Moving on and leaving behind.


As the growl of machinery continued in the background, cutting down our once magnificent tree in the front yard, I reflected upon how some animate and inanimate objects are disappearing from my life as I march on in this journey.

Sage left us last year after showering his unconditional love on us for 10 years.

Yesterday, we donated our trusted chariot of 16 years, our Toyota Sienna to an organization. I said goodbye to Midnight (yes, we name our vehicles. You don’t?) before going to work, when I came back she was gone. It was just a car yet I felt a twinge because of all the memories associated with it. We bought Midnight 10 days before Ryan was born. We brought Ryan home in brand new Midnight. We took countless trips in it – Boston, Tennessee, Shenandoah, beach, Florida, Pennsylvania, Niagara falls……

Sage was only allowed to travel in Midnight to contain his fur in one car, so innumerable memories of Sage, memories of driving with my parents when they visited us, little Sahana and baby Ryan strapped safely in their booster seat and infant seat. The evolution of music that played on the car radio as requests changed while the kids got older – Veggie tales, Taylor Swift, Katie Perry, a brief period of country music, other pop songs.

Once the car got old, Sahana got her license and took control of Midnight. It served her well taking her to high school, jobs.

As I write this, my beautiful tree is being cut down branch by branch. The tree is dead. It has been dead for a couple of years now, mushroom growing on its powerful trunk. The bare branches brought no new leaves for the last two springs. I knew it’s removal was inevitable but I did not want to consider it. The silhouette of its bare branches against the backdrop of blue sky was still beautiful even though there were no new buds adorning them with the hope of spring, Finally workers from our county came this morning and said the tree is rotting and they need to take it down. I nodded. As I see it go down, I remember the summer afternoons over the years when I sat out on the bench in the front yard as my two little children played underneath the tree with a puppy. Sean hung a swing from it and for a few years, Sahana and Ryan regularly swung on it, taking turns to push each other. Ryan started a lemonade stand underneath its shade and employed Sahana to work the stand. There were many falls where dead leaves from the tree were raked, piled, jumped upon and then disposed.
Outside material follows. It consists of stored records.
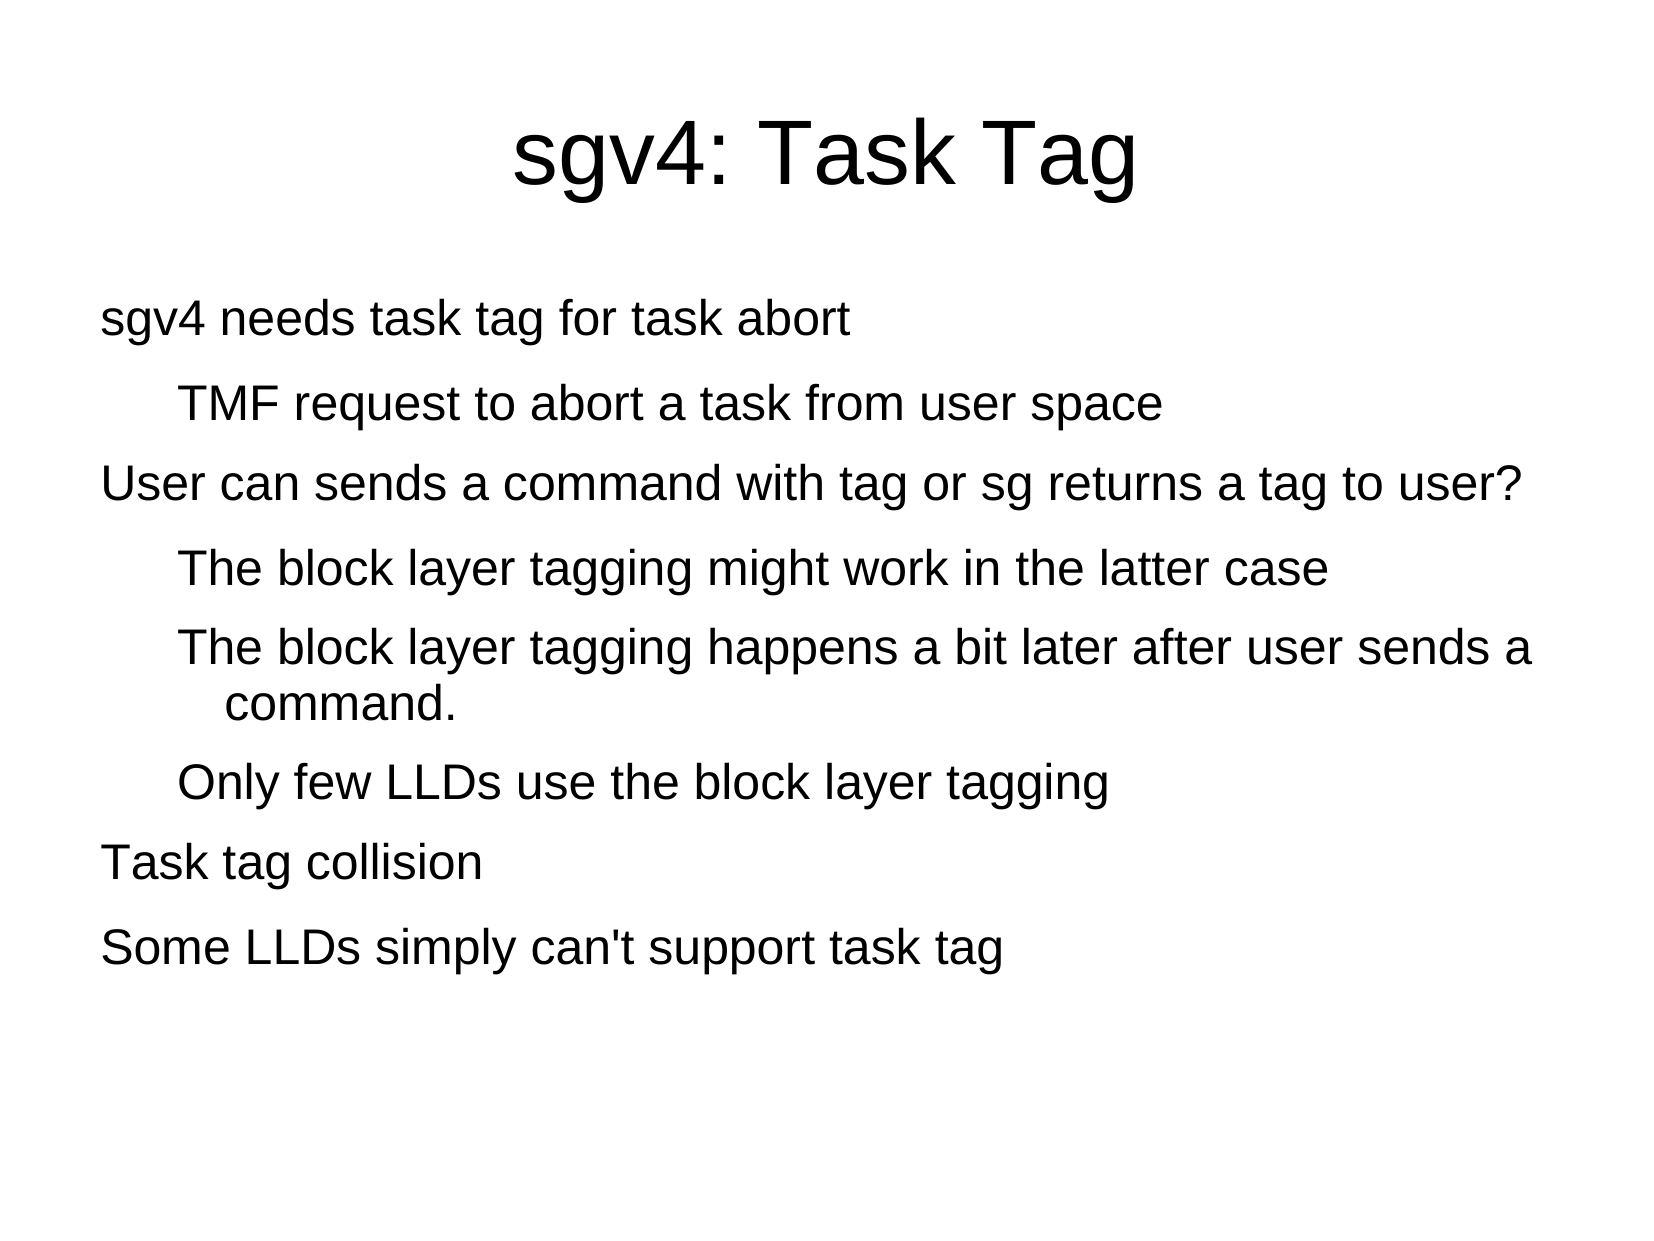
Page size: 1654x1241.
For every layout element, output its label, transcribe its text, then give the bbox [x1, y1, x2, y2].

title sgv4: Task Tag [82, 49, 1571, 257]
list sgv4 needs task tag for task abort TMF request to abort a task from user space User can sends a command with tag or sg returns a tag to user? The block layer tagging might work in the latter case The block layer tagging happens a bit later after user sends a command. Only few LLDs use the block layer tagging Task tag collision Some LLDs simply can't support task tag [82, 290, 1571, 1109]
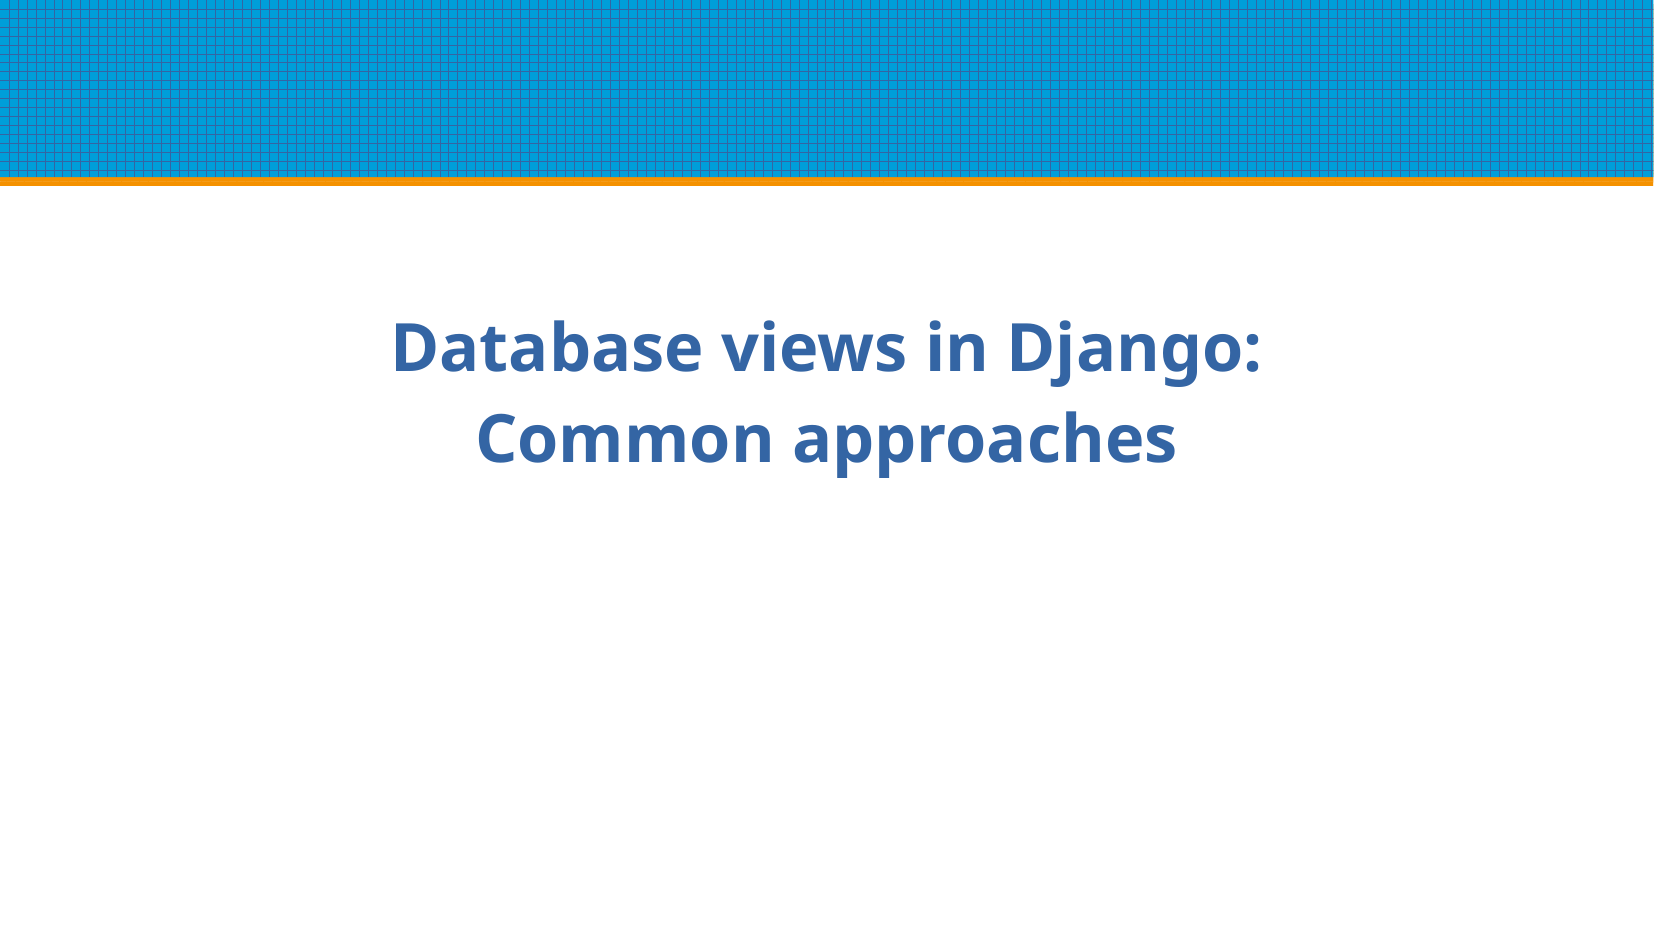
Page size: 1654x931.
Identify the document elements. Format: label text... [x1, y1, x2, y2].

subtitle Database views in Django: Common approaches [82, 14, 1571, 768]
Today when I come back from work, the tree will be reduced to a stump. I don’t know what memories of the tree my family will have of it, but there is a sadness in my heart for those long gone days associated with the tree. But such is the cycle of life. We move on. Not everything or everyone we love move on with us. They leave memories though to sustain us in our journey. For those memories, I am grateful.